Solving Data Science Problem

Sung won (Chris) Lee
2 min readFeb 20, 2019

--

There are many different ways and a lot of algorithms to solve a data science problem, but there is a certain workflow that almost every data scientist goes through in common. I will introduce the process of solving data science problem.

1. Define a problem

Data scientists takes the real world problem to data science problem. For example, if a business company requests to recommend how to improve their sales, data scientist bring it to a data science problem; “is there a relationship between the sales and other factors?”, “how is the sales and season related?”, “how big is the impact of seasonaility?”.

2. Gather data

After re-defining real world problem to a data science problem, data scientists gather data. If there is a given data, they also check if there is any other useful data sources.

3. Explore data

Before diving into machine learning, data scientists to exploratory data analysis (EDA). Data itself might have some important information and meaningful analysis without any machine learning! Checking correlation or distribution of each feature helps understand the data.

4. Model with data

Now, it’s the time to model the data. Data scientists check whether the data has target or not to determine supervised learning or unsupervised learning. If it is supervised learning, they check if it is regression or classification problem and apply the best model according to the given data.

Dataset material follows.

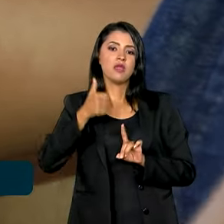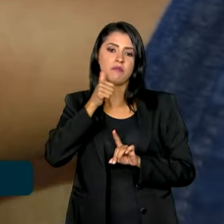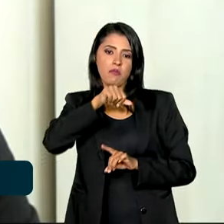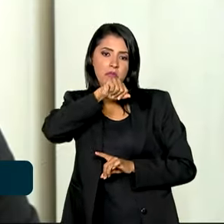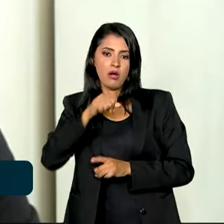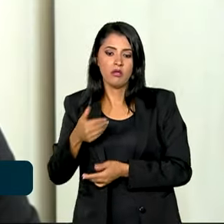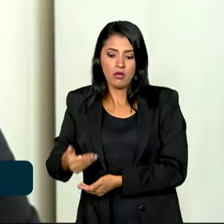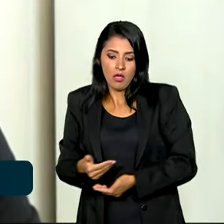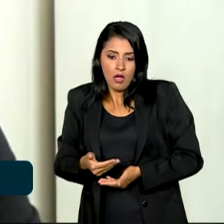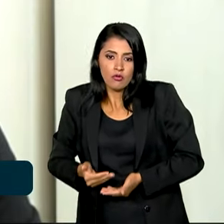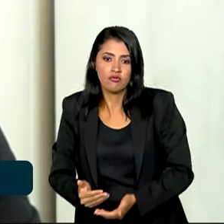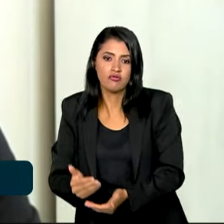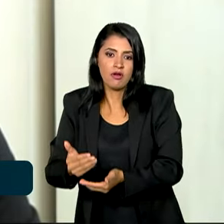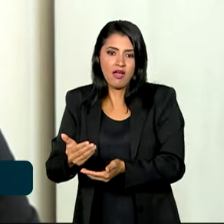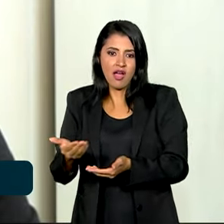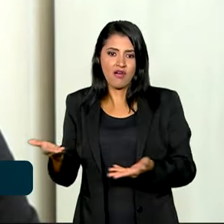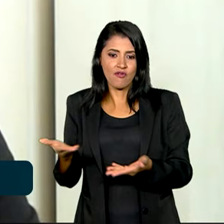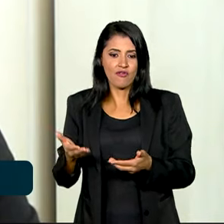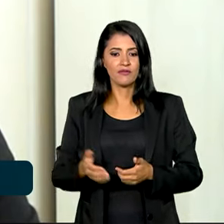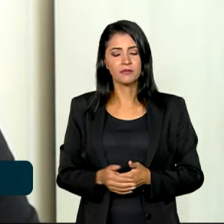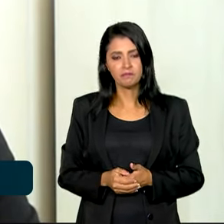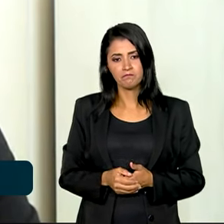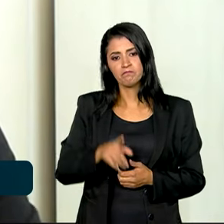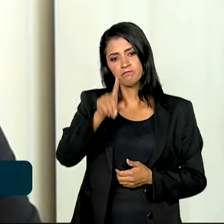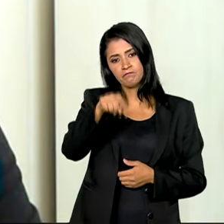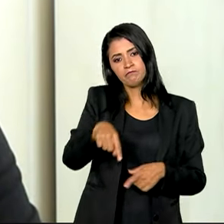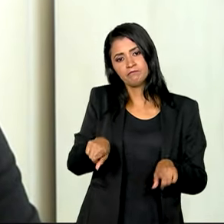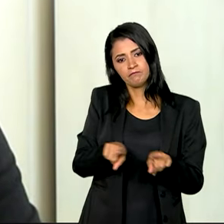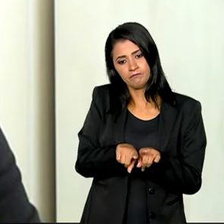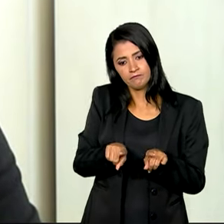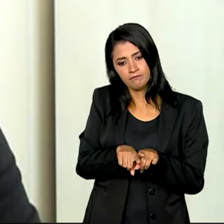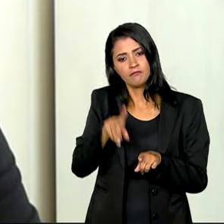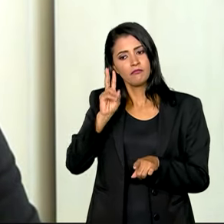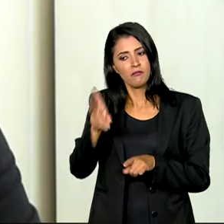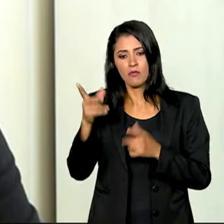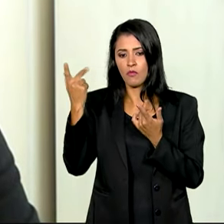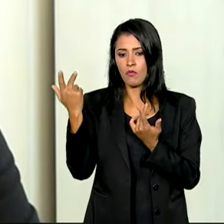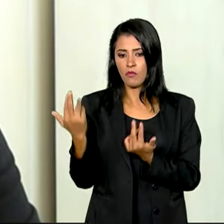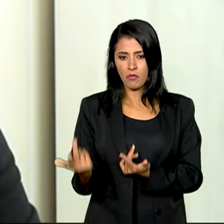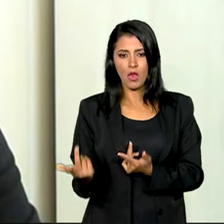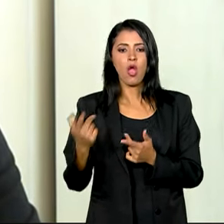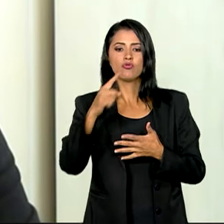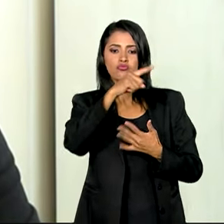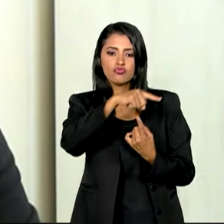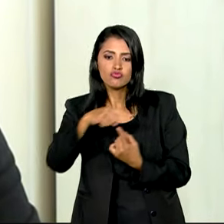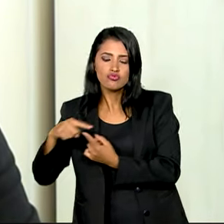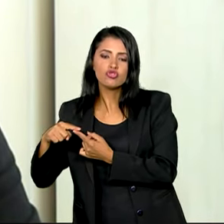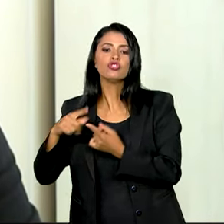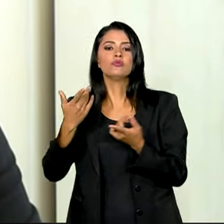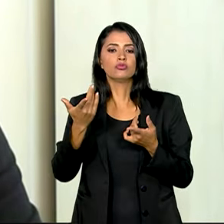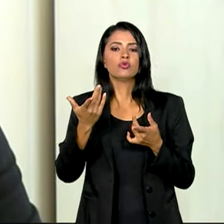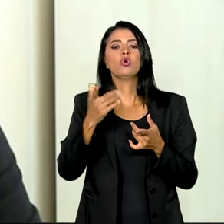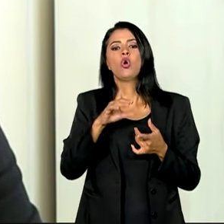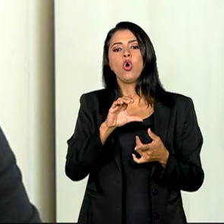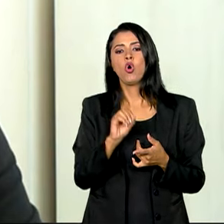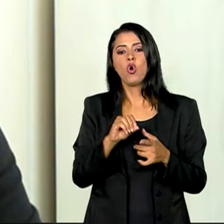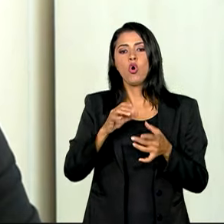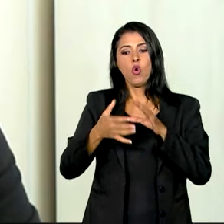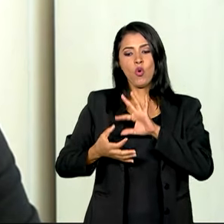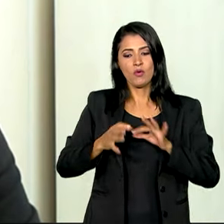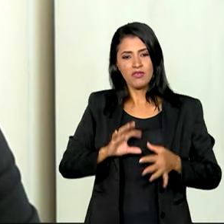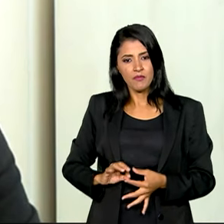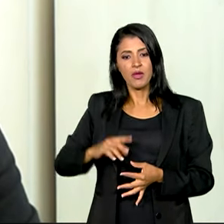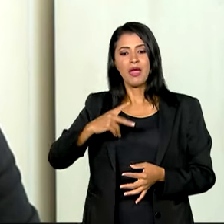-nascidos. Então, entrou o surdo-olímpico também nesse mesmo rol das modalidades olímpicas e paralímpicas. E nessa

If it is unsupervised learning, they will try to cluster and see how the groups of observations are related and separated.

5. Evaluate model

According to the model they choose, they evaluate the model. There are several metrics they can use to evaluate; accuracy, mean square error, ROC, etc. If the model performs poor, data scientists will try to adjust some parameters or just go back to choose different model and evaluate again.

6. Answer problem

Data scientists interpret the data with the performance of the model they chose and evaluated and bring the results back to the real world solution to answer the problem.

Even though I enumerated the steps of solving data science problem as something ambitious, it is not much different from fixing a light bulb!

Face the problem, gather some information, and find the best way to solve it and test if it works and you can also be a problem solver! :)

--

--